═══ Data listing ═══
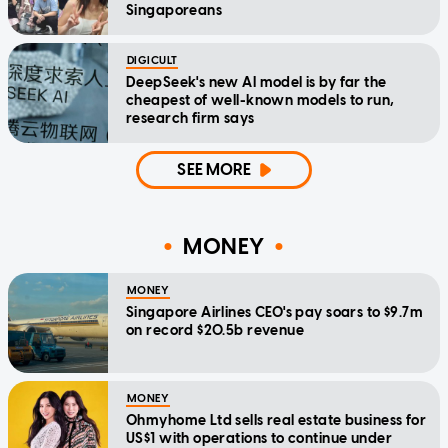
Singaporeans
DIGICULT
DeepSeek's new AI model is by far the
cheapest of well-known models to run,
research firm says
SEE MORE
MONEY
MONEY
Singapore Airlines CEO's pay soars to $9.7m
on record $20.5b revenue
MONEY
Ohmyhome Ltd sells real estate business for
US$1 with operations to continue under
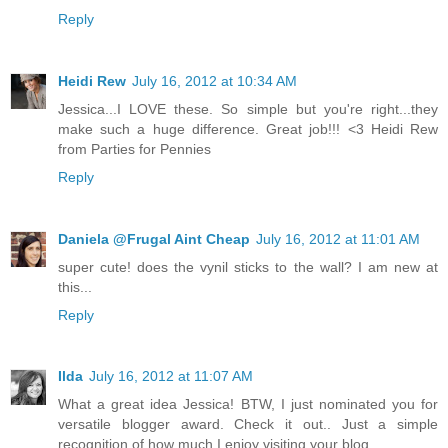
Reply
Heidi Rew
July 16, 2012 at 10:34 AM
Jessica...I LOVE these. So simple but you're right...they
make such a huge difference. Great job!!! <3 Heidi Rew
from Parties for Pennies
Reply
Daniela @Frugal Aint Cheap
July 16, 2012 at 11:01 AM
super cute! does the vynil sticks to the wall? I am new at
this...
Reply
Ilda
July 16, 2012 at 11:07 AM
What a great idea Jessica! BTW, I just nominated you for
versatile blogger award. Check it out.. Just a simple
recognition of how much I enjoy visiting your blog.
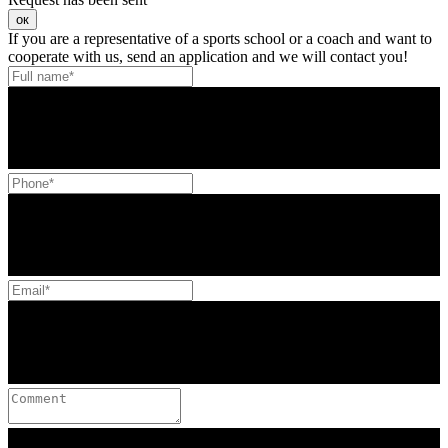
ок
If you are a representative of a sports school or a coach and want to
cooperate with us, send an application and we will contact you!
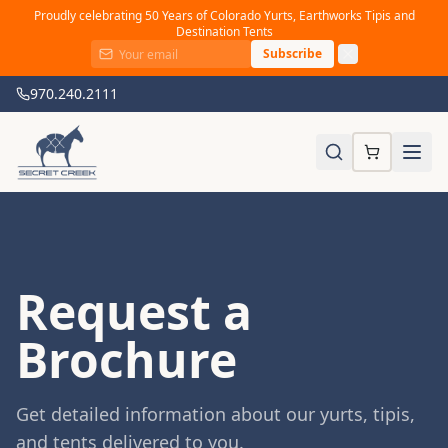
Proudly celebrating 50 Years of Colorado Yurts, Earthworks Tipis and
Destination Tents
Subscribe
970.240.2111
Request a
Brochure
Get detailed information about our yurts, tipis,
and tents delivered to you.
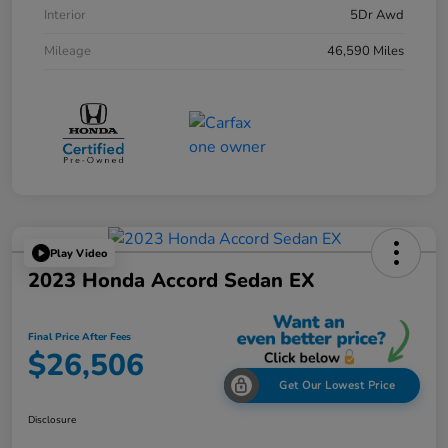
Interior
5Dr Awd
Mileage
46,590 Miles
Play Video
2023 Honda Accord Sedan EX
Final Price After Fees
$26,506
Get Our Lowest Price
Disclosure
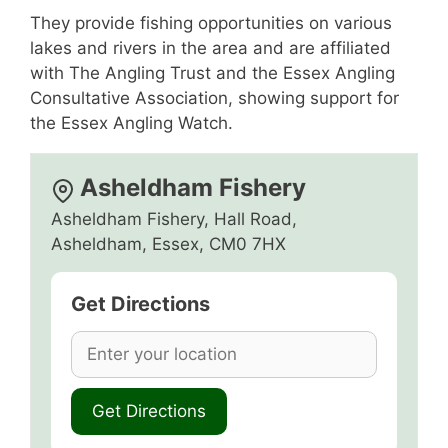
They provide fishing opportunities on various
lakes and rivers in the area and are affiliated
with The Angling Trust and the Essex Angling
Consultative Association, showing support for
the Essex Angling Watch.
Asheldham Fishery
Asheldham Fishery, Hall Road,
Asheldham, Essex, CM0 7HX
Get Directions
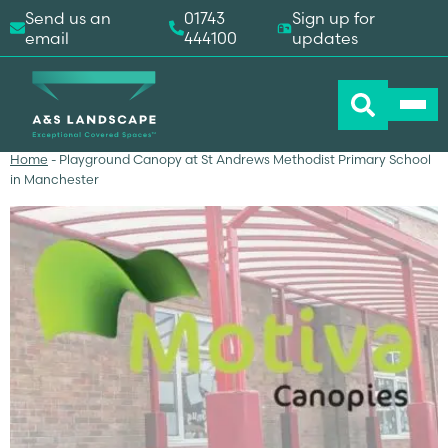
Send us an
01743
Sign up for
email
444100
updates
Home
-
Playground Canopy at St Andrews Methodist Primary School
in Manchester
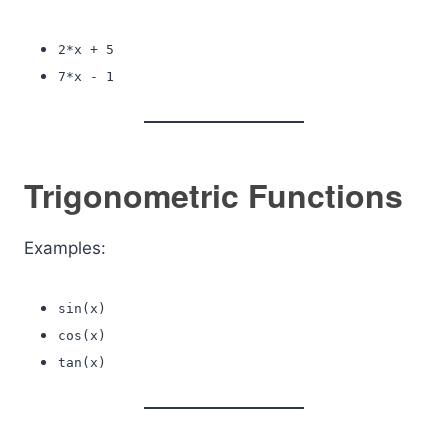
2*x + 5
7*x - 1
Trigonometric Functions
Examples:
sin(x)
cos(x)
tan(x)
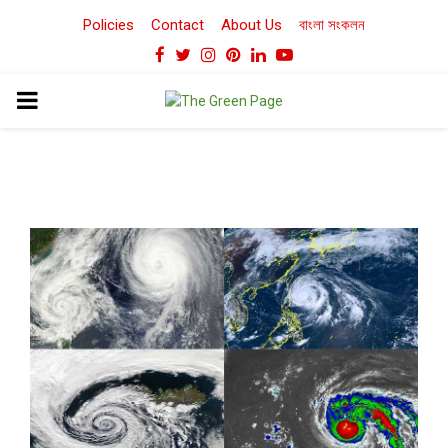
Policies
Contact
About Us
বাংলা সংকলন
Facebook
Twitter
Instagram
Pinterest
Linkedin
Youtube
PRIMARY
MENU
═══
- Activity:
Copy out each line of the entries that holds "simple".

- Exercise solution:
Jessica...I LOVE these. So simple but you're right...they
versatile blogger award. Check it out.. Just a simple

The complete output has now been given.